• **Job 1**:
In the passage on upholstery fabrics, which company introduced nylon, and in what year?

Silk is derived from silkworms and has been a symbol of luxury for centuries. Reeled silk is smooth and shiny, while spun silk is more textured. Silk is strong and can last a long time if not exposed to sunlight, as long as not mildewing easily.

Silk is beautiful, but due to its cost, is only used in high-end fabrics. It can be dry cleaned or cleaned with a mild detergent

Wool

Wool is obtained from sheep fleece, and the term "virgin wool" denotes new, not recycled wool. Wool's texture can range from soft and fuzzy to hard and smooth.

Wool is wrinkle- and soil-resistant and can stand up to abrasion, mildew, and sunlight; however, it does need to be protected from insects.

It makes a durable, but relatively expensive upholstery fabric and is often blended with synthetic fibers. To clean wool, either dry clean or use a mild detergent and cold water.

Synthetic or Man-made Fibers

Synthetic fibers or polymers such as microfiber are the most extensively used group of fibers in modern upholstery. There are endless possibilities in textures, colors, and patterns with these fibers. As a rule, they also hold up well to all kinds of wear and tear.

Acetate

Acetate is a synthetic fiber made from cellulose acetate. Acetate has a luxurious look and feel with strong luster and a good ability to take dyes.

Acetate is resistant to shrinkage, wrinkling, and mildew, but does not resist solvents or abrasion. Acetate is used extensively in blends to impart softness and luster and is also found in novelty fabrics, lining, and taffetas. It is easily cleaned with soap and water or by dry cleaning.

Acrylic

Acrylic fibers are also man-made and include such brand names as Orlon, Acrilan, Dolan, and Dralon. With a soft, wooly, and natural feel, acrylic is used to create plush velvets.

Acrylic fabrics are quick drying and resistant to sunlight, fading, mildew, and insects; however, it is not flame-retardant.

Acrylics make excellent outdoor fabrics. To clean, either wash with soap and water or dry clean.

Nylon

Nylon is the generic name for a group of chemically related fibers and was introduced by DuPont in 1939. It dyes and drapes well, and has a good luster.

• **Information given**:
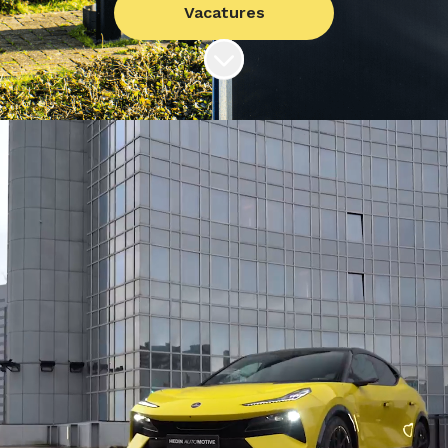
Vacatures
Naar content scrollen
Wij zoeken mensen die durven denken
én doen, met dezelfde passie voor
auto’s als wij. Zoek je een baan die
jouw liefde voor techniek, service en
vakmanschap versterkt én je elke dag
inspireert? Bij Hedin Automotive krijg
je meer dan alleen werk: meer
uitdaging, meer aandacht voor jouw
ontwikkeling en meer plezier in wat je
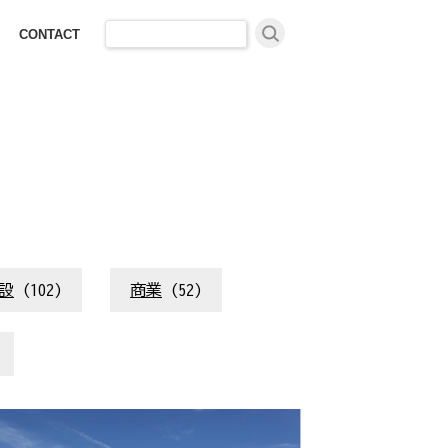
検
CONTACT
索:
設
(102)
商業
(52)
---
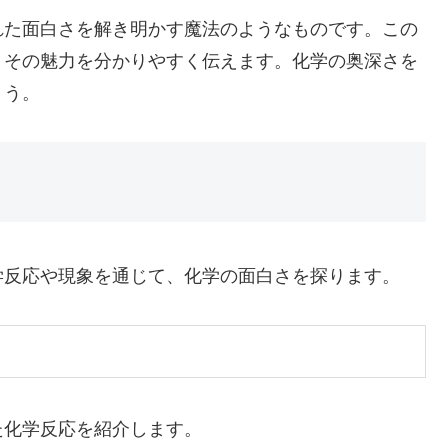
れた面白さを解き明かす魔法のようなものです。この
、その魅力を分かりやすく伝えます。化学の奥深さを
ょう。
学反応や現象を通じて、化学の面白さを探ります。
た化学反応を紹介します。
==
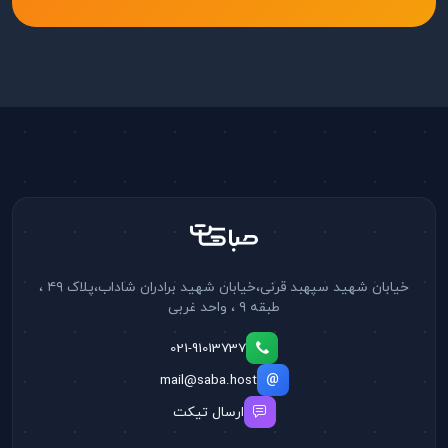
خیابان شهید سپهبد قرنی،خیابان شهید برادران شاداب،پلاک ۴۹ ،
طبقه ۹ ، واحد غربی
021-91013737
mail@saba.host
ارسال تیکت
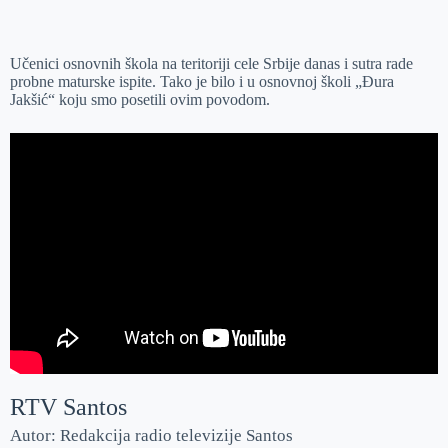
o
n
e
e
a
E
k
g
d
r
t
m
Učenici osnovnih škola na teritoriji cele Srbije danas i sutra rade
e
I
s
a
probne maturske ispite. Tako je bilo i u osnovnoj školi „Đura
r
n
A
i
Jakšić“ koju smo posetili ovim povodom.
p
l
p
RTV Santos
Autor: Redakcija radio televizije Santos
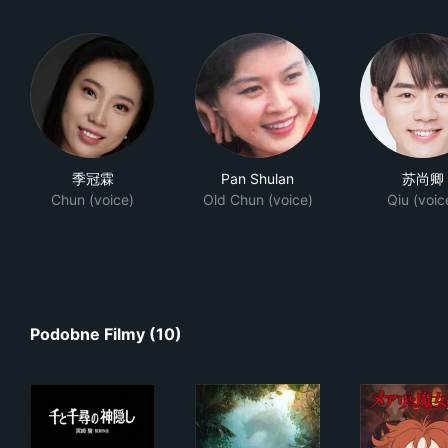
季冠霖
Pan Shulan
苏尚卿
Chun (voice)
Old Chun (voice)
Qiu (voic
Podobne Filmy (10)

• **Job 2**:
List every line of the records that contains the string "meer", matching case exactly.

• **Written answer 1**:
DuPont introduced nylon in 1939.

• **Written answer 2**:
je meer dan alleen werk: meer
uitdaging, meer aandacht voor jouw
ontwikkeling en meer plezier in wat je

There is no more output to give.